Einer der Tatverdächtigen hatte bereits ein gültiges
Bereichsbetretungsverbot für die Nordstadt. Zudem konnte bei diesem
Tatverdächtigen Bargeld in Höhe von 180 Euro auf Grund des Verdachts
des Drogenhandels sichergestellt werden. Während der
Kontrollmaßnahmen gesellte sich zu dem Trio der Tatverdächtigen ein
20-Jähriger aus Schwerte hinzu. Als diese Person überprüft werden
sollte, beleidigte der 20-Jährige die eingesetzten Beamten und griff
diese schließlich im Rahmen der Ingewahrsamnahme tätlich an. Der
Schwerter wurde in den Polizeigewahrsam gebracht und ein
Strafverfahren eingeleitet.

Im Bereich Katharinenstaße/Fußballmuseum führten die Einsatzkräfte
mehrere Personenkontrollen durch. Von 26 überprüften Personen wurden
gegen 18 Platzverweise ausgesprochen.
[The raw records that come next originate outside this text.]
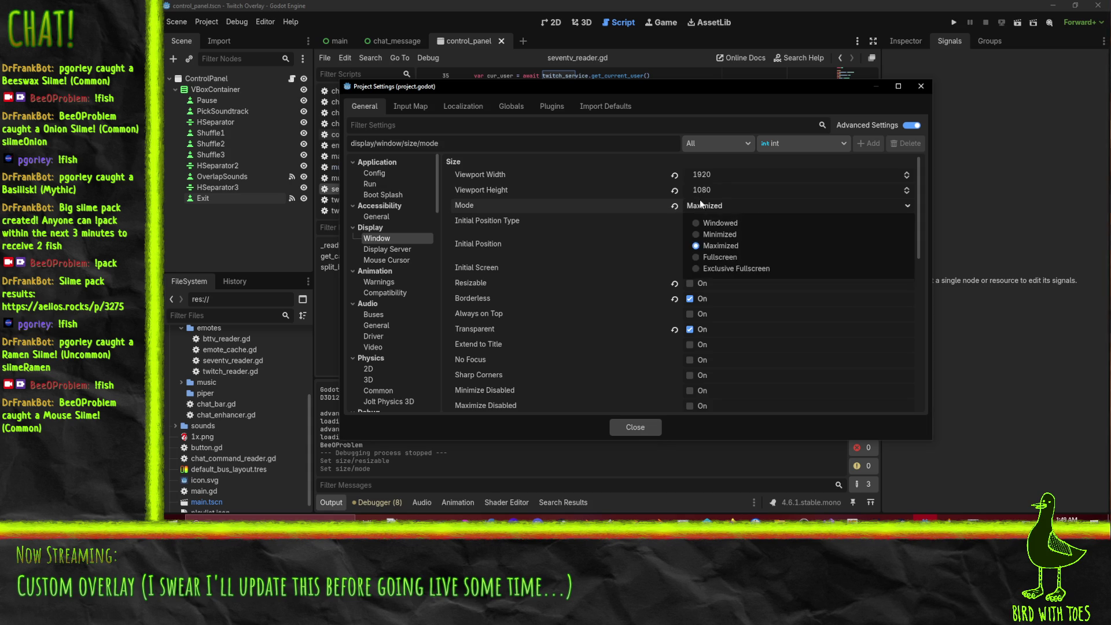
click(731, 255)
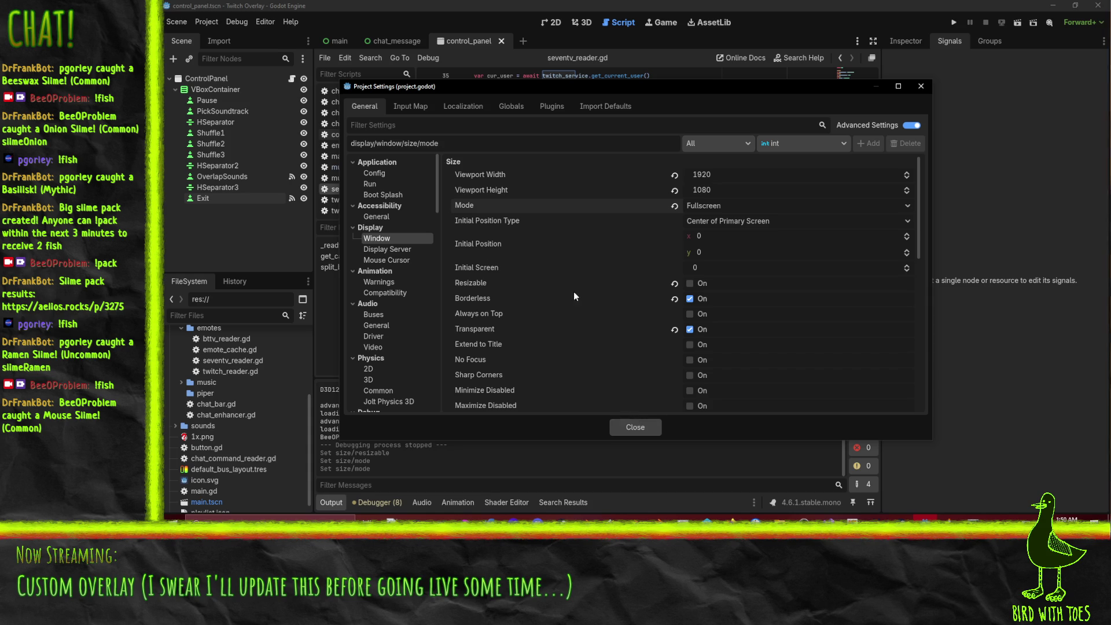
scroll(504, 281, down, 5)
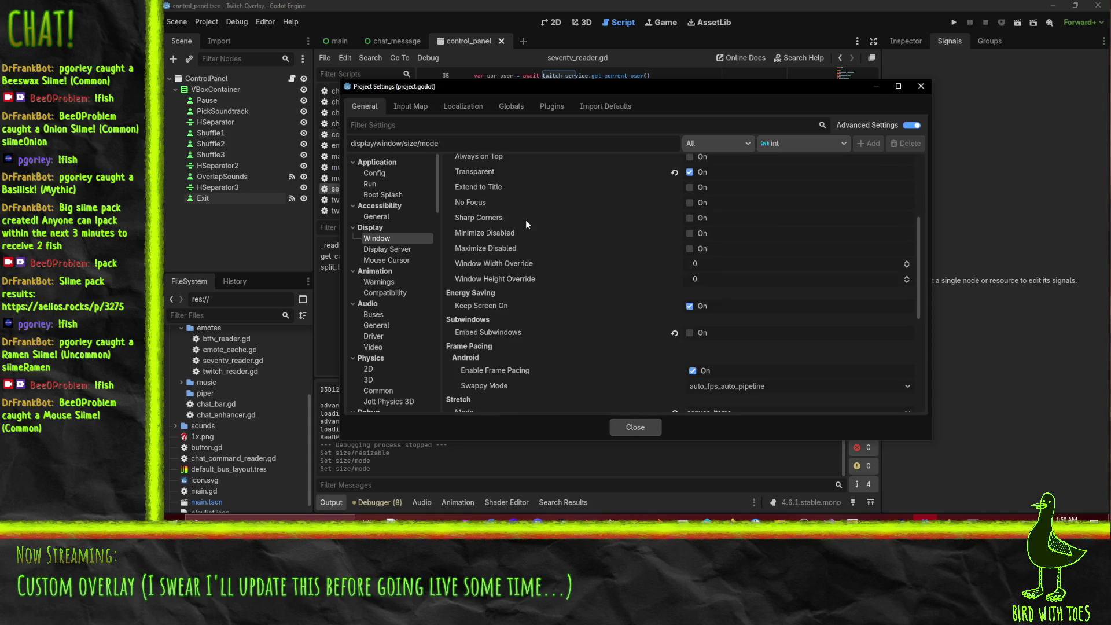
click(635, 427)
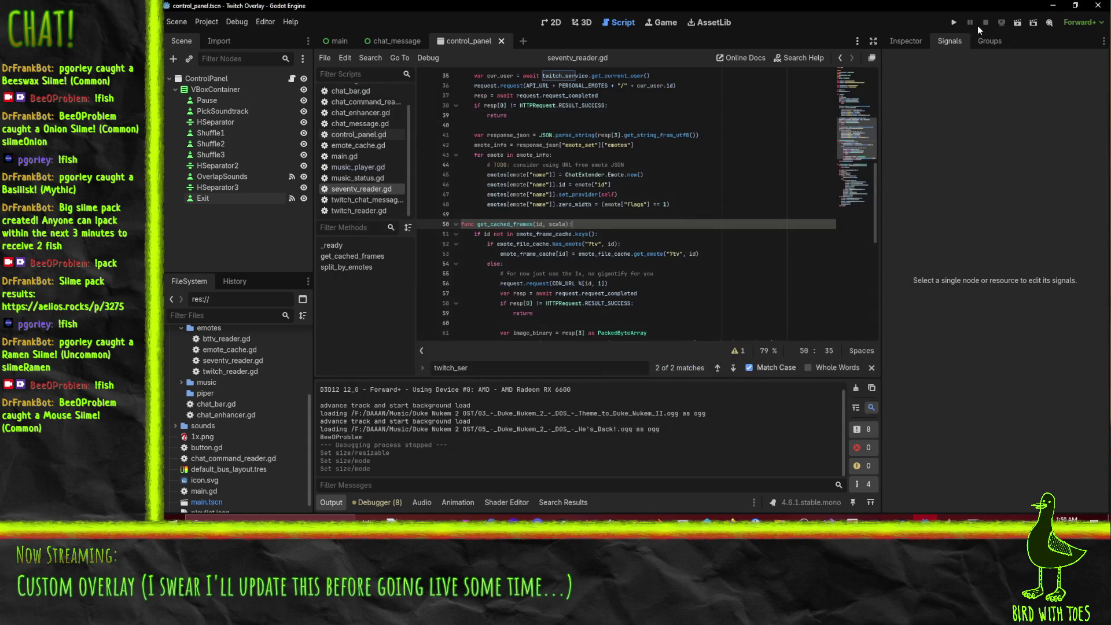
click(953, 23)
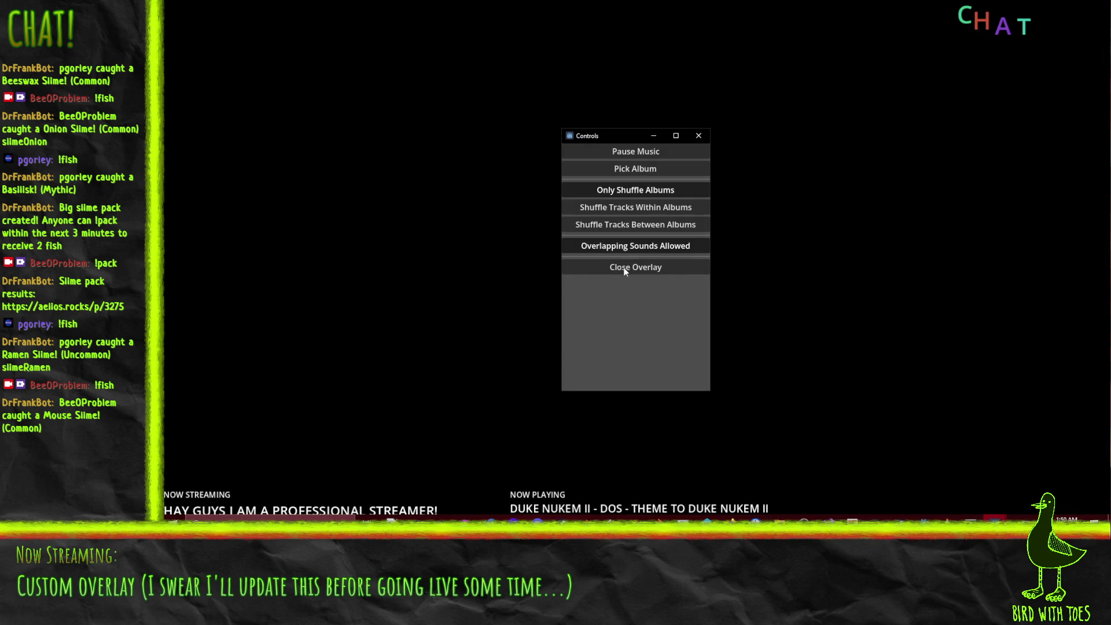
click(626, 271)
Bei einer dieser Personen
stellten die Beamten eine Bankkarte sicher. Bei der Überprüfung
stellte sich heraus, dass diese Karte wenige Tage zuvor in der
Innenstadt bei einem Taschendiebstahl entwendet wurde. Die Karte
wurde sichergestellt und der Tatverdächtige nach Feststellung seiner
Identität wieder entlassen.

Zivilfahnder überprüften am Westenhellweg vier Personen, die im
Verdacht stehen, am Gerichtsplatz mit Betäubungsmitteln zu handeln.
Bei einem dieser Tatverdächtigen, einem Heranwachsenden aus Dortmund,
fanden die Beamten 265 Euro versteckt in seinen Schuhen. Auch dieses
Bargeld wurde im Rahmen präventiver Gewinnabschöpfung sichergestellt.
Im Bereich des Hörder Bahnhofs kontrollierten die Einsatzkräfte
insgesamt 23 Personen, die alle Platzverweise erhielten.

Im weiteren Verlauf des Einsatzes kontrollierten die Einsatzkräfte
erneut eine Shisha-Bar an der Münsterstraße. Abermals wurde
unversteuerter Tabak aufgefunden und eine Strafanzeige wegen des
Verdachts der Steuerhehlerei geschrieben.

Im Rahmen des Einsatzes an der Brunnenstraße wurden nach
Bürgerbeschwerden elf Randalierer angetroffen, die die Nachtruhe
bislang erheblich gestört hatten. Alle erhielten einen Platzverweis
unter Androhung der Ingewahrsamnahme.